3 c store bought lemon curd
If you want to make your own, use this recipe

3 large egg whites, room temperature
1/2 c + 2 tbsp sugar

• Adjust an oven rack to the middle position and preheat oven to 325˚ F.
• Line muffin pans with cupcake liners and set aside.
• Whisk the flour, baking powder, salt and baking soda together in a large bowl and set aside.
• Whisk the eggs, vanilla and lemon zest together in a large bowl.
Slowly whisk in the sugar until combined.
Whisk in the melted butter in three additions until completely combined.
• Whisk in buttermilk.
• Sift one-third of the flour mixture over the batter and whisk it in (a few streaks of flour should remain).

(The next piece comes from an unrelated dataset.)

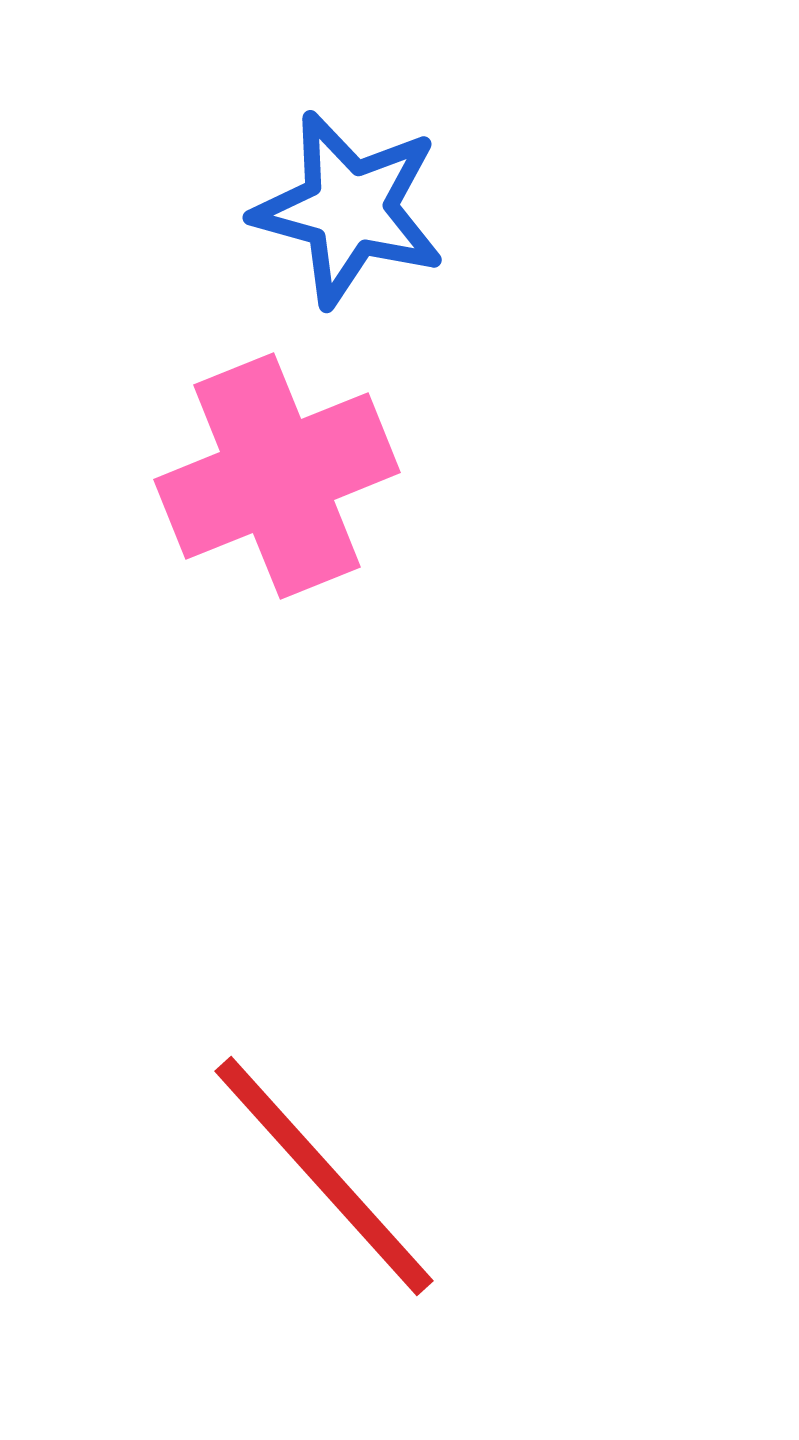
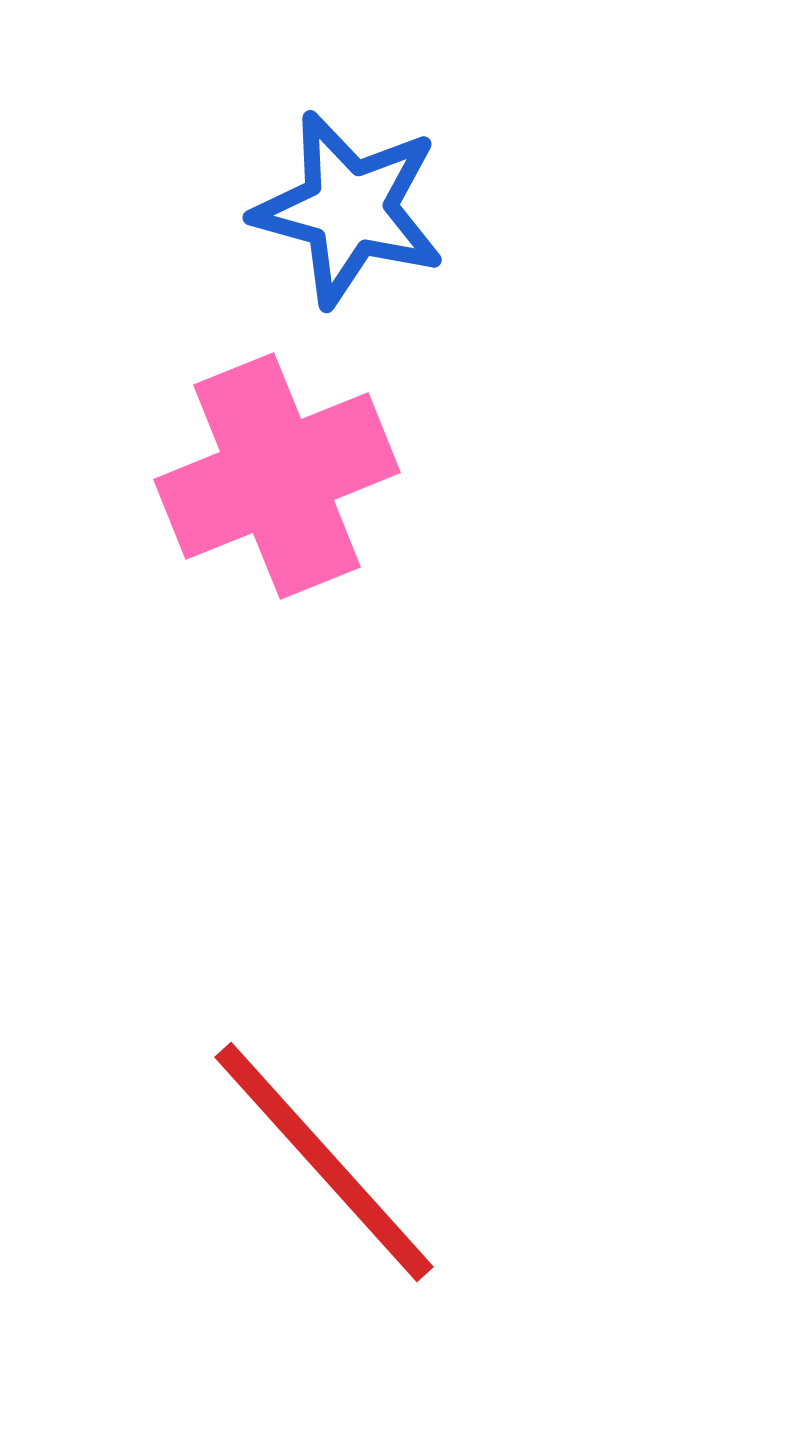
red line: moved 14 px up
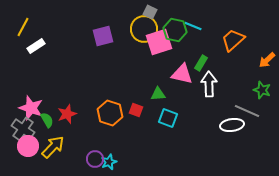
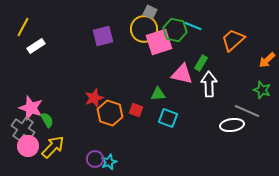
red star: moved 27 px right, 16 px up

Repeat twice with the remaining flour mixture and continue to whisk the batter gently until most lumps are gone. Do not over mix.
• Fill the cupcake liners about two-thirds full.
• Bake until a wooden skewer inserted into the center of a cupcake comes out with a few crumbs attached, 18-2 minutes, rotating the pan halfway through baking.
• Let the cupcakes cool in the pans on wire racks for 5 minutes. Remove from the pans and let cool completely on the racks before frosting, about 1 hour.

• Combine egg whites and sugar in a heatproof bowl of a standing mixer over a pan of simmering water.
* To not let the bowl touch the water or you will get scrambled eggs!
• Whisk constantly by hand until mixture is warm to the touch and sugar has dissolved.
* Mixture should feel completely smooth when rubbed between your fingertips.
• Attach the bowl to the mixture fitted with the whisk attachment. Starting on low and gradually increasing to medium-high speed, whisk until stiff (but not dry) peaks form. Continue to mix until the mixture is fluffy and glossy and completely cooled (test by touching the bottom of the bowl), about 10 minutes.

• Using a paring knife, carve a small hole in the middle of the cupcake. Be sure not to cut too deep.
* You can use a spoon to gently remove more of the cupcake if needed.
• Fill the cupcake with lemon curd.
• Put the top back onto the cupcake and frost the top with the meringue. With a brûlée torch, carefully torch the meringue.

• This recipe has been halved from the original recipe.